All training scripts, validation scripts, and benchmark code are available on request.

---

## Design Notes

**Proof of concept, not production.** This model demonstrates that a two-stage reasoning → agentic pipeline is viable at 1.5B parameters with open datasets and a single A100 session. It is not production-ready. For practical deployment the recommended path is to apply the same pipeline to Qwen2.5-3B-Instruct or Qwen2.5-7B-Instruct, which would address the hallucination and format consistency limitations without changing any training code.
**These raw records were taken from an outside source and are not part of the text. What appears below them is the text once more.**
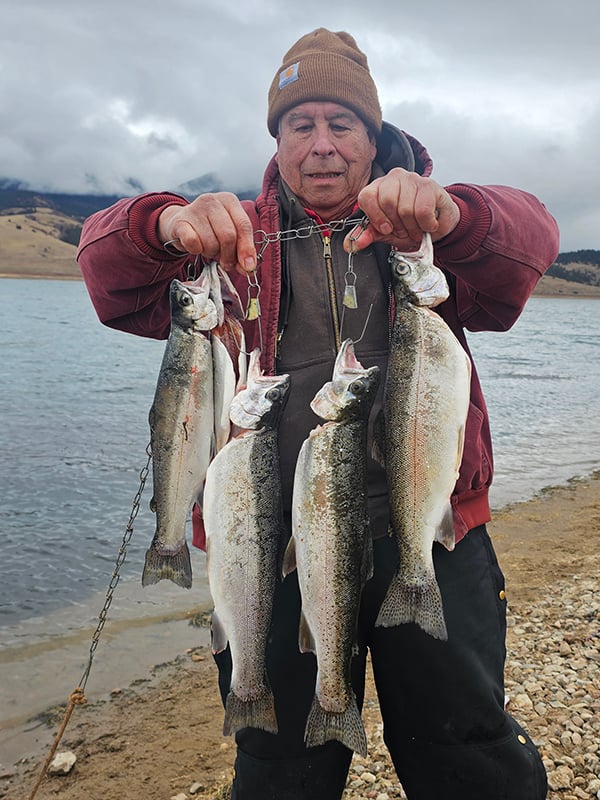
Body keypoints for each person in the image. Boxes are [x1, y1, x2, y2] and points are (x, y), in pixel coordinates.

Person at [77, 28, 559, 800]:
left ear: (373, 140)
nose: (323, 146)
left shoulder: (425, 235)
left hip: (430, 531)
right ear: (277, 139)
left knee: (469, 751)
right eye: (301, 125)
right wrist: (162, 223)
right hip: (268, 539)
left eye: (343, 125)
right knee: (278, 767)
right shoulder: (226, 239)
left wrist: (455, 214)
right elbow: (104, 276)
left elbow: (530, 239)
**Dataset licensing.** All training datasets are Apache 2.0. No API-generated outputs from closed models (Claude, GPT-4, Gemini) were used at any stage.

**Deterministic fallback philosophy.** Consistent with prior work in this portfolio (BactAID, FireSOP, Eidos), the model is designed with explicit reasoning before action — `<think>` blocks are not decorative, they are the intended inference path. Deployments should treat absent or trivially short think blocks as a quality signal.

---

## Author

Built by **Zain Asad** (Eph) — Senior Microbiology Analyst and Applied AI Engineer.

---

## Licence

Apache 2.0 — consistent with the base model and all training datasets used.